In Debre Brehan, the Beta Israel Community is mostly located in the neighborhood of Kebelle 05, estimated at around 7,000 members. The community is connected in terms of social and economic networks and is separated and discriminated against by the general Ethiopian community. The community keeps an external identity as Ethiopians, assimilating with societal norms, while inwardly keeping their identity and heritage of Beta Israel. The community has a set of “Gedams” where elders retire for their end of days. The community in Debre Brehan is closely related to the Gedams of Jambaria, Mentik, and Gizzo for which they provide physical and financial support.
The Beta Israel community is often referred to as Bal Ej which literally means “Craftsmen” in Amharic. In all town centers, a variety of artisan crafts are produced by the community which includes blacksmiths, weavers, pottery makers, and leatherworkers. These products are sold and distributed throughout Ethiopia and are symbols of national pride.
The Beta Israel community of North Shewa has always been characterized for its artisan craftsmanship. In Debre Brehan, the government established a zone for the craft workshops which includes 10 metal workshops employing 60 men and communal pottery workshops that employ 70 women. It is common to see teenagers and children working in workshops to provide for their families. The livelihoods of an estimated 150 families (~1000 people) are dependent on the craft workshop in Kebelle 05.
The workshops consist of the clay preparation area, the product preparation area, the firing and blackening area, and the finishing area. In the workshops several types of common cultural cookware were produced such as Dist (Cooking pot), Jebena (Coffee pot), Insira (Water pot) and matesha (use to burn incense during coffee ceremony). Most of the pieces are burnished and finished with a black color and sometimes reddish brown. The clayware are all symbols of pride and Ethiopian tradition. The products made in the workshops are distributed throughout Ethiopia.

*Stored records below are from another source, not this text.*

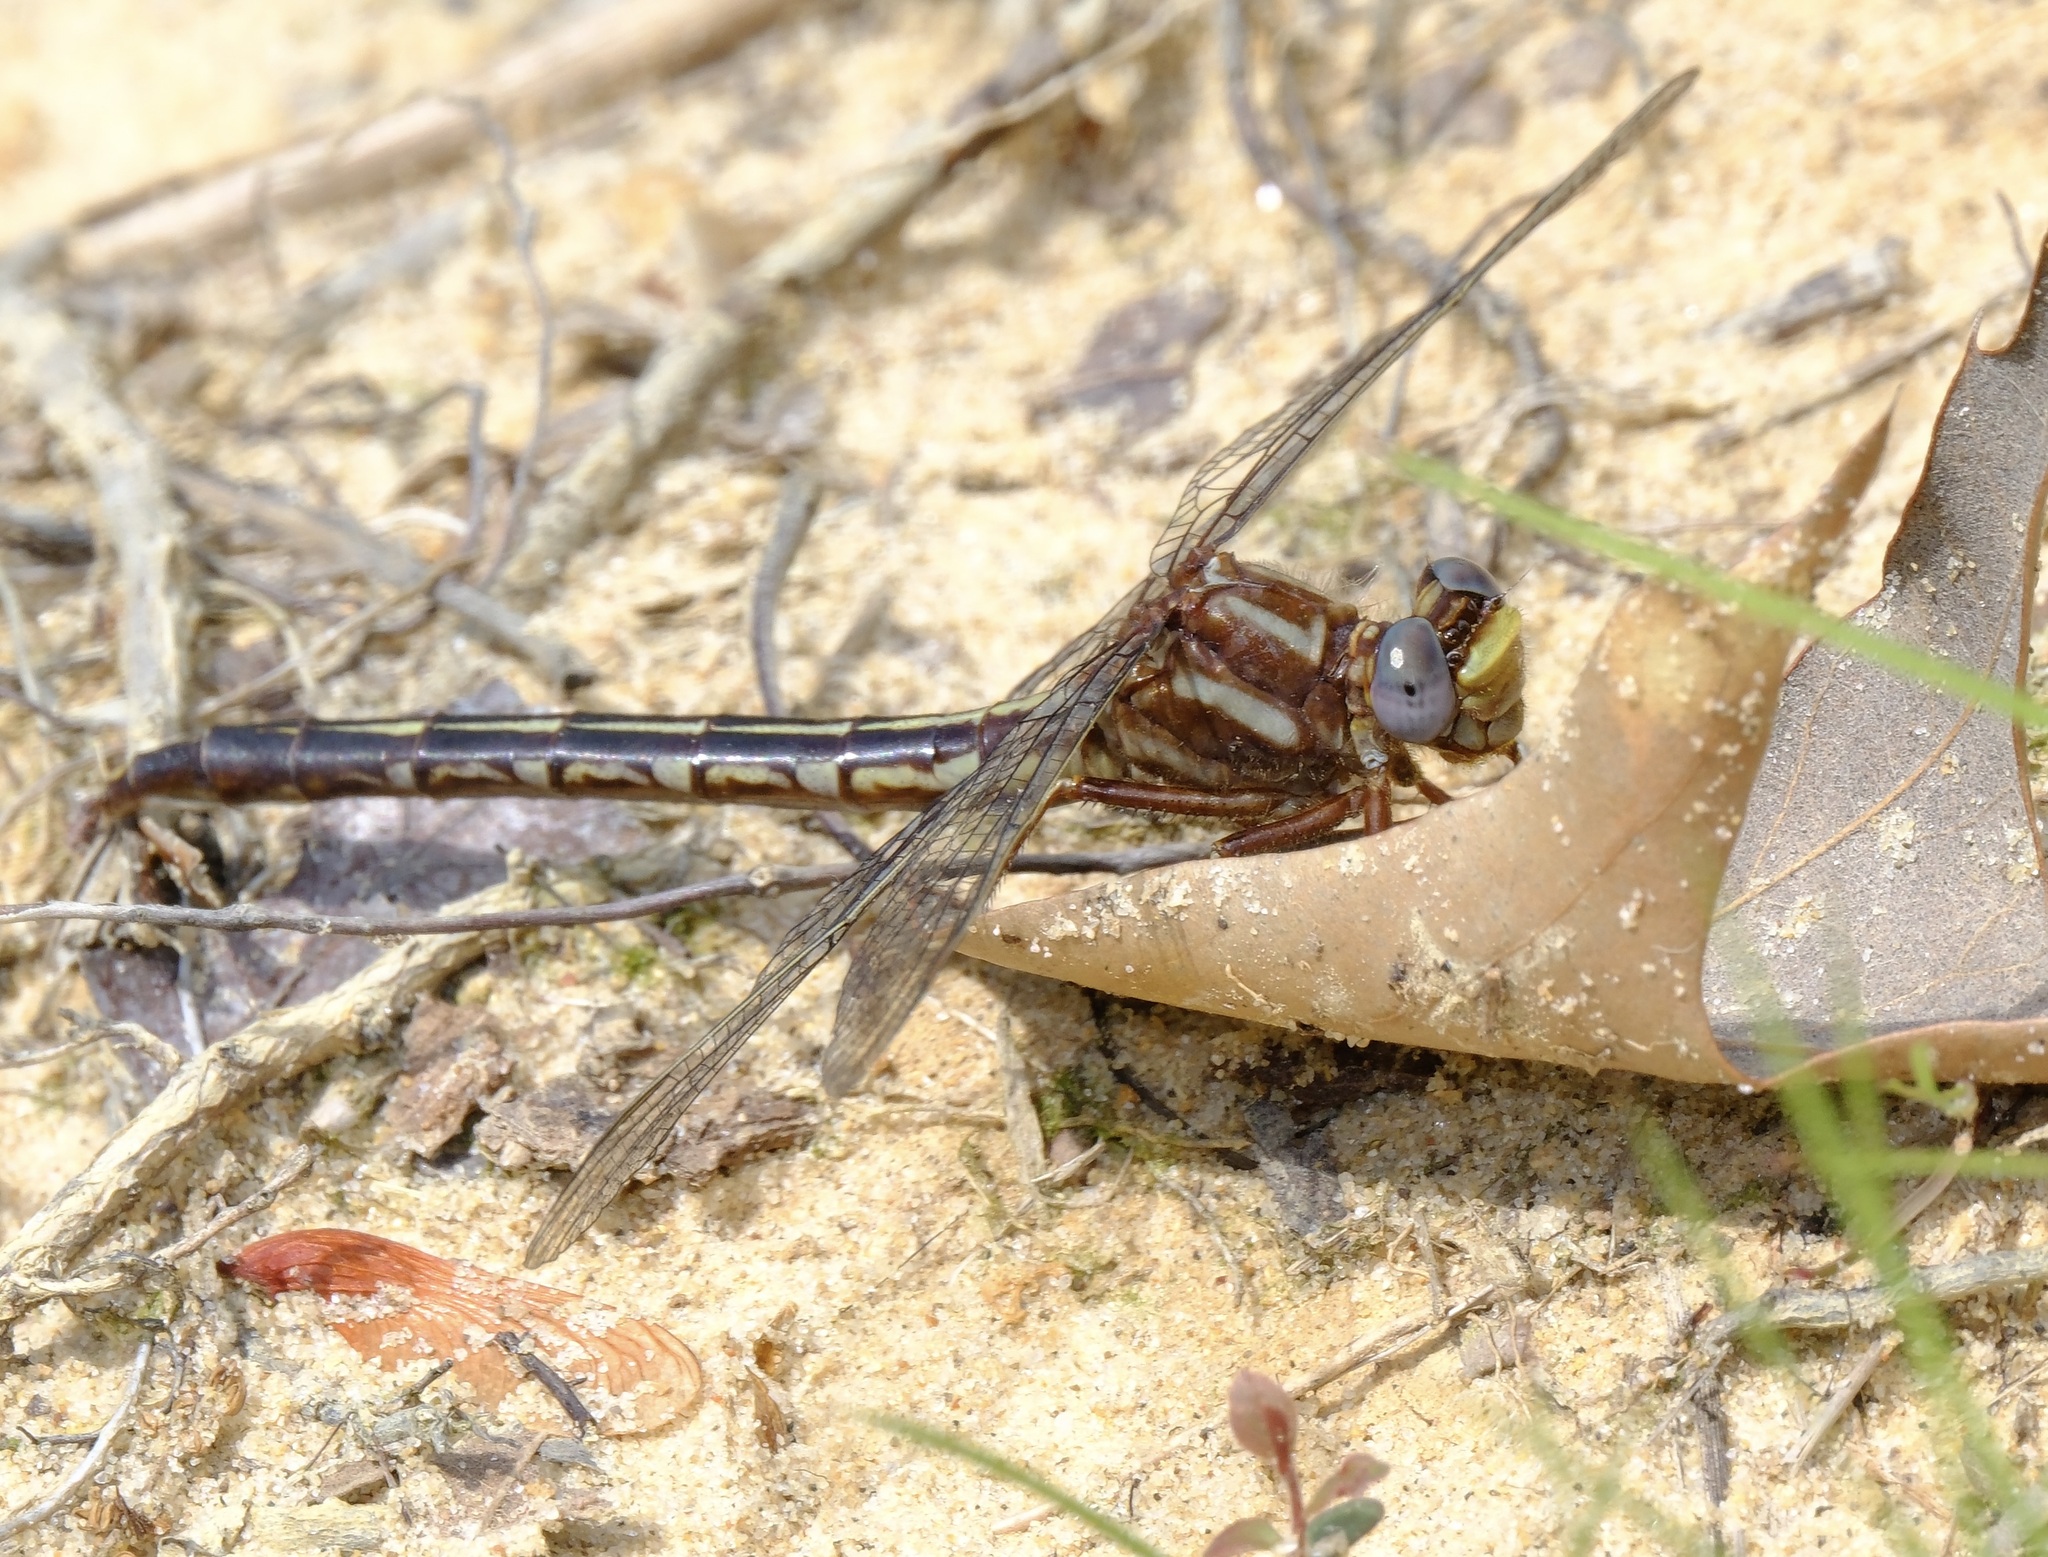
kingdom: Animalia
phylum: Arthropoda
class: Insecta
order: Odonata
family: Gomphidae
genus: Phanogomphus
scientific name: Phanogomphus lividus
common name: Ashy clubtail
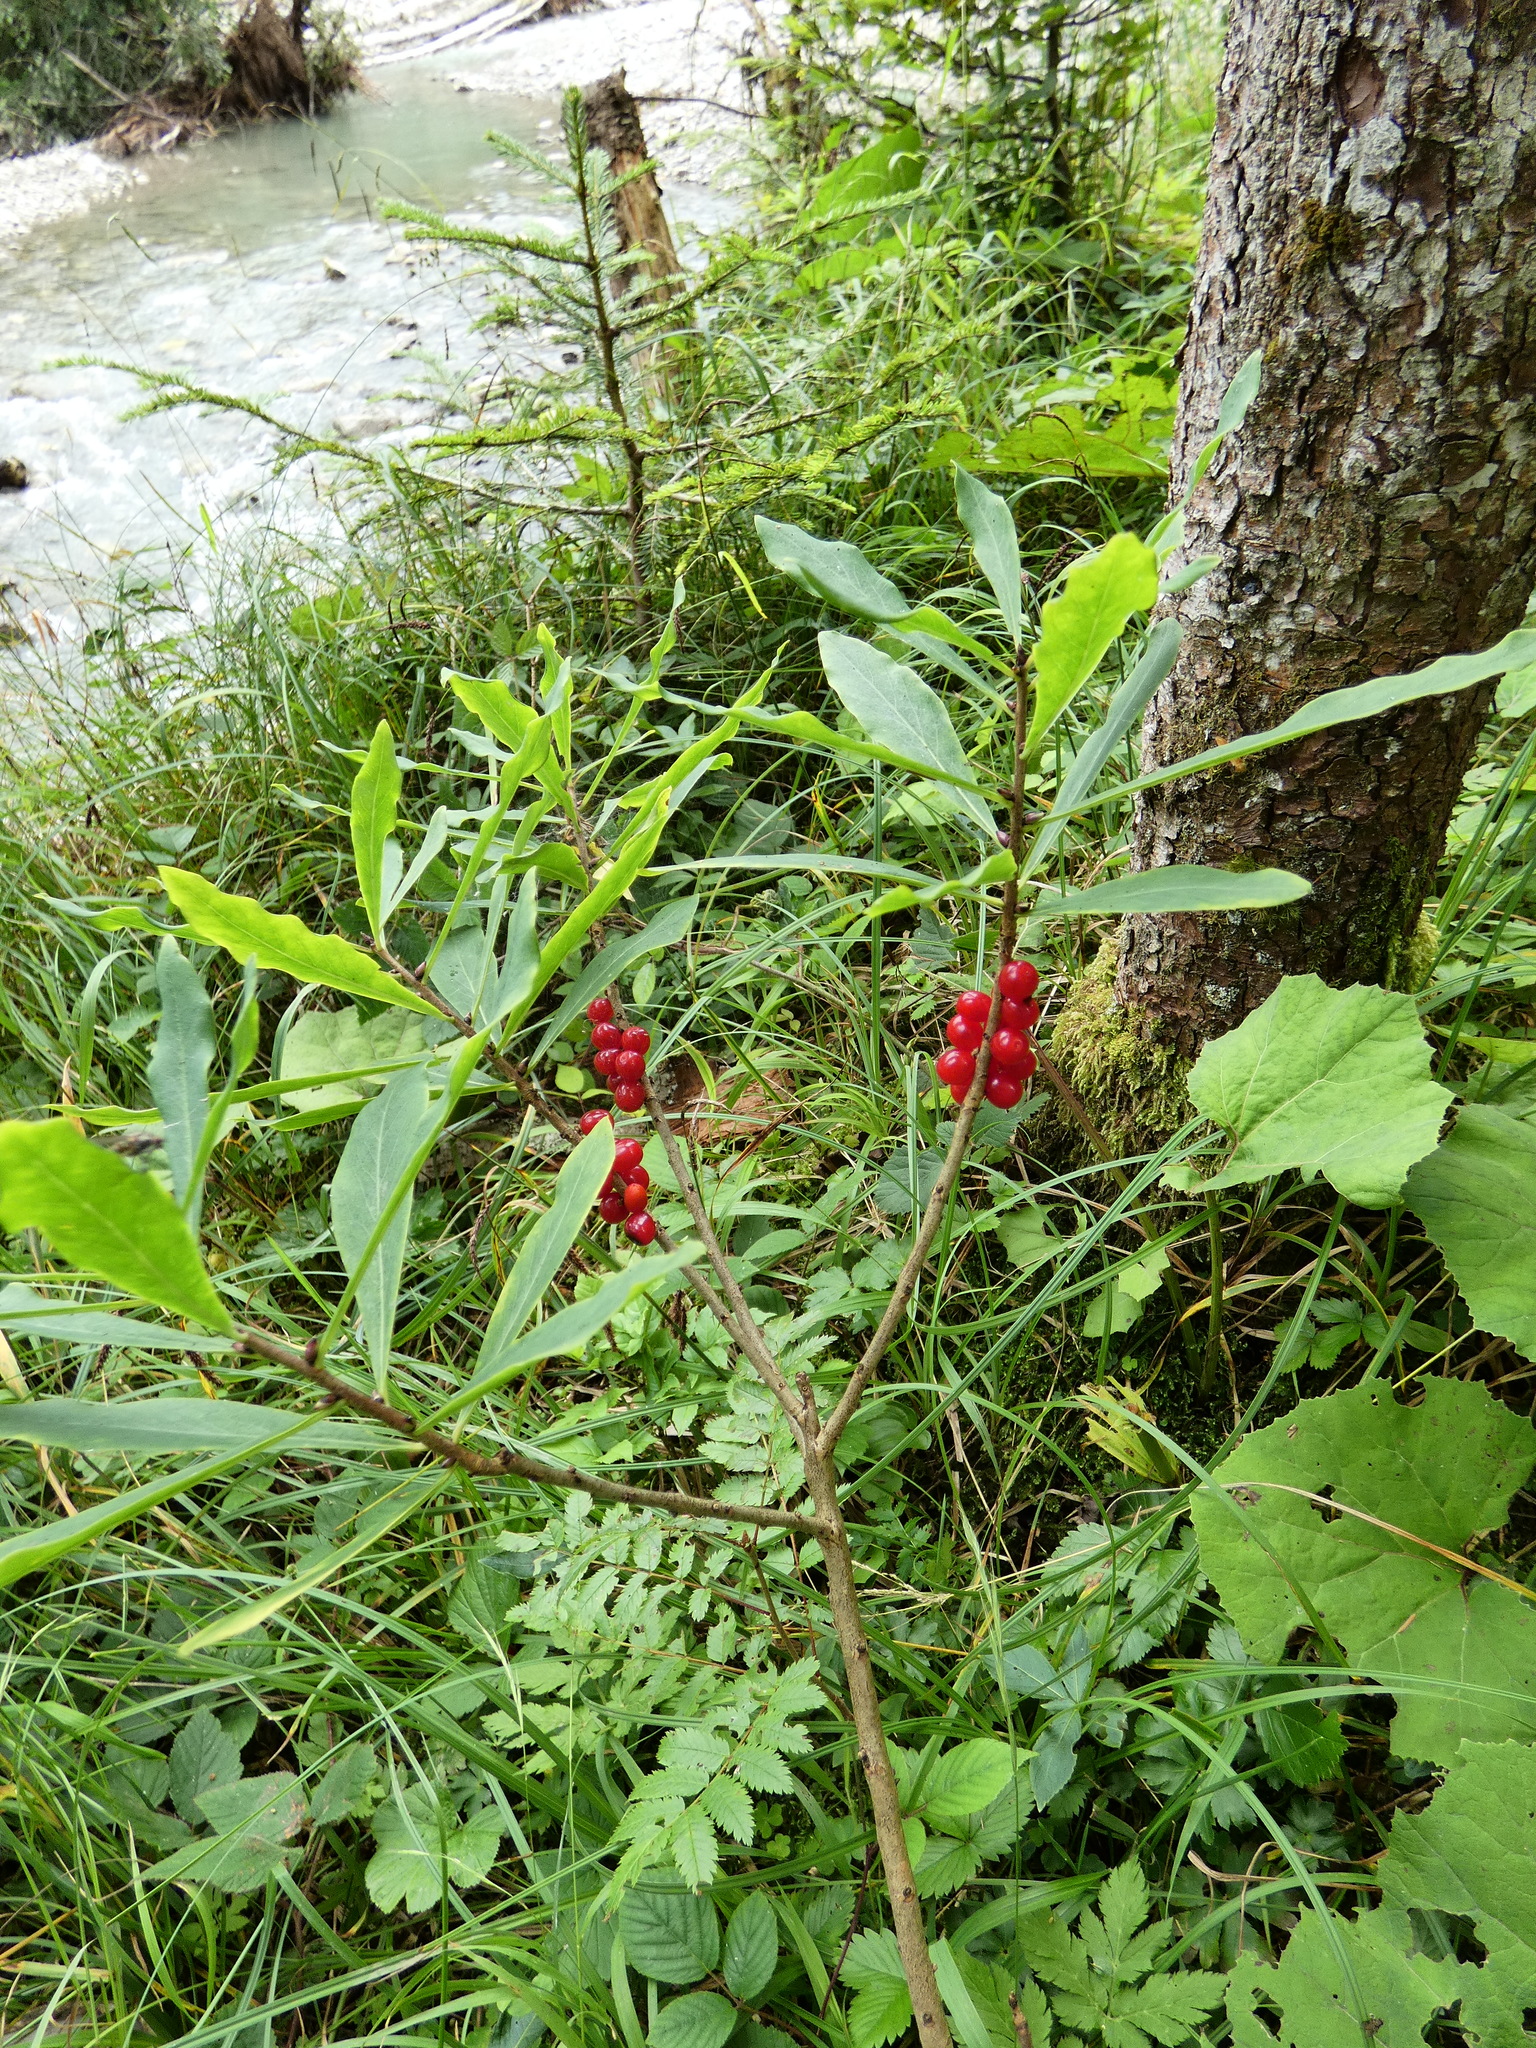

The preparation process includes, manual crushing of two types of soil to create a suitable mixture, adding water and manual mixing by stepping on the clay. The raw material is shaped after which is undergoes drying, intricate design, sanding and painting. All workshops harden the clayware with open fire as they do not have advanced ovens. The products are burned for 1 hour in the open fire and than in a smaller fire of dried grass which creates a lot of smoke for an extended period causing air pollution to the entire neighborhood. The other option is burning in a designated room, however the workers are than exposed to a concentrated amount of smoke causing respiratory problems. Women state that it is impossible to breath while working and the fire causes damage to their breathing, eyes and throat and has been reported as a cause of death.
As part of the collaboration with the community, the first volunteer program with Kebelle 05 aims to address the issue of burning of clayware and health related issues. The program is being led by CultivAid together with one of the leaders in the community, Cherne Mulgeta. The initial activities aim to develop a working relationship with the community members and to build friendship. Chernet leads a group of young volunteers who were rejected from formal school education and are learning to work the way of craftsmanship. The young volunteers will be spending their time to build a chimney for the pottery burning room which will greatly reduce the effect of smoke on the health of the women pottery workers and also enable additional work hours in the workshops during the operation of the burning room, which was not possible previously.
The final result will be the construction and installation of the chimney. The volunteers will gain practical hands on experience, the women will have improved working conditions and the neighborhood will have improved air quality. The volunteers will include 25 members of the community, each will contribute 8 hours a day for 8 days of work.
The group of volunteers, built a set of chimneys for the pottery workshop. The chimneys enable ventilation in the burning room improving the working conditions of the women workers. In addition, the smoke created by the burning would choke the entire neighborhood and the working area preventing working hours during those days. The results in cleaner air and safer work environments.
The activity created stronger bonds to the Beta Israel community. At the opening event Abbas from different Gedams and leaders from the local community joined the event. Following the event a request was made from additional Gedams to have programs implemented with them as well. The event created a strong presence of the program with the community and showed the type of collaboration that will be built together.
In total, 21 volunteers completed a total of 1764 volunteer hours.
An additional result of the activities is that the government has committed to fund an additional building for the pottery burning. The volunteers will take on the construction and design of the oven in the building.